- Download the latest release from this repository, enter the directory containing it.
- Install pip requirements:
pip3 install -r requirements.txt
The scrapping tool contains five major scripts:
- zohar_download_article.py
- zohar_preprocess_file.py
- zohar_split_heuristic.py
- zohar_create_summary.py
- zohar_process_root.py
To check the exact paramters of every script run:
python3 {script_name} --help
Brief description of each script is provided below.
This script gets a link to an article on kabbalahmedia.info website, downloads docx files of the article in Hebew and English and saves them in a directory named by article title and id.

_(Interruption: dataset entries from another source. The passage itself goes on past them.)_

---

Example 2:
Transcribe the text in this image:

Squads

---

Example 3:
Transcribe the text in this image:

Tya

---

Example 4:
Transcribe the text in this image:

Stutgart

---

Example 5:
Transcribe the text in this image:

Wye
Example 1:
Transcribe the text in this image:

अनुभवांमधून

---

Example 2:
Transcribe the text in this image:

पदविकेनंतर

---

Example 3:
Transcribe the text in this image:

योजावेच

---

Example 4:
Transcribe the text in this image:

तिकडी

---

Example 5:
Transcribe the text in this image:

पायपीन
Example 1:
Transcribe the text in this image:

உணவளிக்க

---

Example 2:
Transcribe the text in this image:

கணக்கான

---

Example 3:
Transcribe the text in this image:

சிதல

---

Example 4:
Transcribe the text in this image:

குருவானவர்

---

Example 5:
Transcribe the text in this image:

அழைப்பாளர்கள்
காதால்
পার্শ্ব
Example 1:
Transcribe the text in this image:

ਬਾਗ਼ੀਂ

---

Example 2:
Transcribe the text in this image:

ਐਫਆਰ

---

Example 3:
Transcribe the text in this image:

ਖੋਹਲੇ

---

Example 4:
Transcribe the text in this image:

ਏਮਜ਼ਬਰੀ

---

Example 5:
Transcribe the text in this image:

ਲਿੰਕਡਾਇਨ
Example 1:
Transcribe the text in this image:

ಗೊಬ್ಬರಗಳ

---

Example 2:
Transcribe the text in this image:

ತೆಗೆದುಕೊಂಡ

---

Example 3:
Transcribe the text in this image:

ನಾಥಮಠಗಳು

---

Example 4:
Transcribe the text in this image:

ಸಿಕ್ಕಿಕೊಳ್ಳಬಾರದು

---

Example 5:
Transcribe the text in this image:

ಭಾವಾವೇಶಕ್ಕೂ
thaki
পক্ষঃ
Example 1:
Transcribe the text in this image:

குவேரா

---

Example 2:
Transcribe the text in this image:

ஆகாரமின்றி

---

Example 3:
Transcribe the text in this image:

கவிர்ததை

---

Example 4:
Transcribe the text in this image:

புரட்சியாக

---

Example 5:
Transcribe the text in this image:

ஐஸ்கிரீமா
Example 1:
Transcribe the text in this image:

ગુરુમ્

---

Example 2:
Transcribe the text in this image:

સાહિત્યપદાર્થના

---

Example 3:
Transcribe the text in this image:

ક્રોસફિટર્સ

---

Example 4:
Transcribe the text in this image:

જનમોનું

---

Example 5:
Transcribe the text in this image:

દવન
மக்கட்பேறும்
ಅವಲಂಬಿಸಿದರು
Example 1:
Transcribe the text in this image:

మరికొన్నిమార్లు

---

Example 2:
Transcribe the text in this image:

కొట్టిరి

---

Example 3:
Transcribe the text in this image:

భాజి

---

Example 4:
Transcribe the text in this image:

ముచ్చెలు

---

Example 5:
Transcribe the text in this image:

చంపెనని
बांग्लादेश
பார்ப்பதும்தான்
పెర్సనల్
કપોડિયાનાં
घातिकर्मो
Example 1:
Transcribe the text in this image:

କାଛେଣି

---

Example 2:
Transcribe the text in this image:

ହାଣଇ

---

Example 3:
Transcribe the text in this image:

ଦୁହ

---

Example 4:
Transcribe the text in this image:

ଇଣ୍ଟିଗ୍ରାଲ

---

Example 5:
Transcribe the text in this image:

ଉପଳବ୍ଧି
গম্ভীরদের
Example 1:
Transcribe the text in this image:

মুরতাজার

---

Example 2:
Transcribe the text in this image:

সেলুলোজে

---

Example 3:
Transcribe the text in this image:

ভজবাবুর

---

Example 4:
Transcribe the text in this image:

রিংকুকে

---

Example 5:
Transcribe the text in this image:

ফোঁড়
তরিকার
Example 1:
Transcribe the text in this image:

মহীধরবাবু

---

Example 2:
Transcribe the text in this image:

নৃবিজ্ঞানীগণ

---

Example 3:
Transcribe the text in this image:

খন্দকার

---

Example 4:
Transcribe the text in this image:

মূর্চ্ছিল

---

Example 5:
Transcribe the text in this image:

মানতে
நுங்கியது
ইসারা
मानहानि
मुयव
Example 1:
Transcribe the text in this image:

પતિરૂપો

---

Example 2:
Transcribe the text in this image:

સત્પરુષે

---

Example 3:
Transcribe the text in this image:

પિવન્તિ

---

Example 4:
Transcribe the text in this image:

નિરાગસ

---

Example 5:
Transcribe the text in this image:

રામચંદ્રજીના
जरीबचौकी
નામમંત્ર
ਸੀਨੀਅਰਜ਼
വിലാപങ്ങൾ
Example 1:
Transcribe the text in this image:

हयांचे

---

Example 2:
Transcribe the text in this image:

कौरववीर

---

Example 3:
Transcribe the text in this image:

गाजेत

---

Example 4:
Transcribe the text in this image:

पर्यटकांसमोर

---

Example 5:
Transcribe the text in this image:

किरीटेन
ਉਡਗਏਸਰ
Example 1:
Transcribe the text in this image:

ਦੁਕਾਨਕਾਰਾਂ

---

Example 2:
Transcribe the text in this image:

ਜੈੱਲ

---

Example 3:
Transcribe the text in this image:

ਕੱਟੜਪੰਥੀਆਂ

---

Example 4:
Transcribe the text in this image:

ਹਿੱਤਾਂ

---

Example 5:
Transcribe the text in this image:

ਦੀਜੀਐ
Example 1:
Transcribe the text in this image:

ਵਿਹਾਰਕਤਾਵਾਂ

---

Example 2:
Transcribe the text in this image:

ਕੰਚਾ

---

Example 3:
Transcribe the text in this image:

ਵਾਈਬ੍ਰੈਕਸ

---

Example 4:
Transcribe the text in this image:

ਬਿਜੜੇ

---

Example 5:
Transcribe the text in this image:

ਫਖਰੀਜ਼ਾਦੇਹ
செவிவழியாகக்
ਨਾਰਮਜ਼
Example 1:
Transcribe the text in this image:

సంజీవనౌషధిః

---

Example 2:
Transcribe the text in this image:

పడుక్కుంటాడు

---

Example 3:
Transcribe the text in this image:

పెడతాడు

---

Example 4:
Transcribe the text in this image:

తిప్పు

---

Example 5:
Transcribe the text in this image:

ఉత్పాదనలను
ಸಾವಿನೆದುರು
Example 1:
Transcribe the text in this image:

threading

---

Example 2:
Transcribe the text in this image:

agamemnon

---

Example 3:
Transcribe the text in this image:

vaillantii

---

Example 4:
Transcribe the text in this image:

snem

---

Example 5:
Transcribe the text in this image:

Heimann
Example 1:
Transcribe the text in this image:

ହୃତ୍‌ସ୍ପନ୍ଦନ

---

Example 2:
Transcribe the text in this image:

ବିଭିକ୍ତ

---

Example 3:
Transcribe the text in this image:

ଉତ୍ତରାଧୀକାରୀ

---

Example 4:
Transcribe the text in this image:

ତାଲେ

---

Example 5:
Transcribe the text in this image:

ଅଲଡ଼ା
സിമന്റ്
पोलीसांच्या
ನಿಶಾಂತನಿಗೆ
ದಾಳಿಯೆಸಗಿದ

This script receives the paths of the two files downloaded by zohar_download_article.py and converts them to clear text files using the following rules:
- By default all paragraphs are put on new lines and all other newlines are removed.
- There is an optional chunk argument, which allows to split the text not only by paragraphs but also by sentences and characters or not to split at all.
- The number of characters taken when chunk option equals 'characters' is passed as an argument.
- When chunk option equals 'sentences' the sentences boundaries are determined by predefined regular expressions located in regex_{lang}.py file.
- When chunk option is 'joined' all paragraphs in the same Ot are joined.
- After the initial clear text content is created it is altered using regular expressions describing language specific replace directives. These regular expressions are also defined in regex_{lang}.py.
This script gets english and hebrew text files and the maximum number of words per english text entry and outputs new pair of files (or overrides existsing files). Every Ot in the output is split so that the length of every chunk inside does not diverge too much from the requested number of words.
Note that in the output of this script, the chunks are divided by two newline characters ('\n').
This script gets english and hebrew text files and creates html file containing chunking summary for every letter in the input.
This script runs zohar_download_article.py, zohar_preprocess_article.py, zohar_split_heuristic.py and zohar_create_summary.py on all links contained in the article tree on kabbalahmedia.info website.
Language related regexes are located in a file regexes_{lang}.py
file where {lang}
can be either he
or en
. Every language regex file must define the following constants:
- ITEM
- Beggining of a new item (אות)
- SENTENCES_SPLIT
- List of regexes that split the sentences (used when chunk='sentences').
- SENTENCES_KEEP
- List of regexes that prevent the sentence from being split (used when chunk='sentences', has precedence over SENTENCES_SPLIT).
- REPLACE
- Replacement regexes (pairs of items: regex pattern and a replacement string)
- HIGHLIGHT
- Hightlighted text regexes (the highlighted text is added to the comments in the summary html)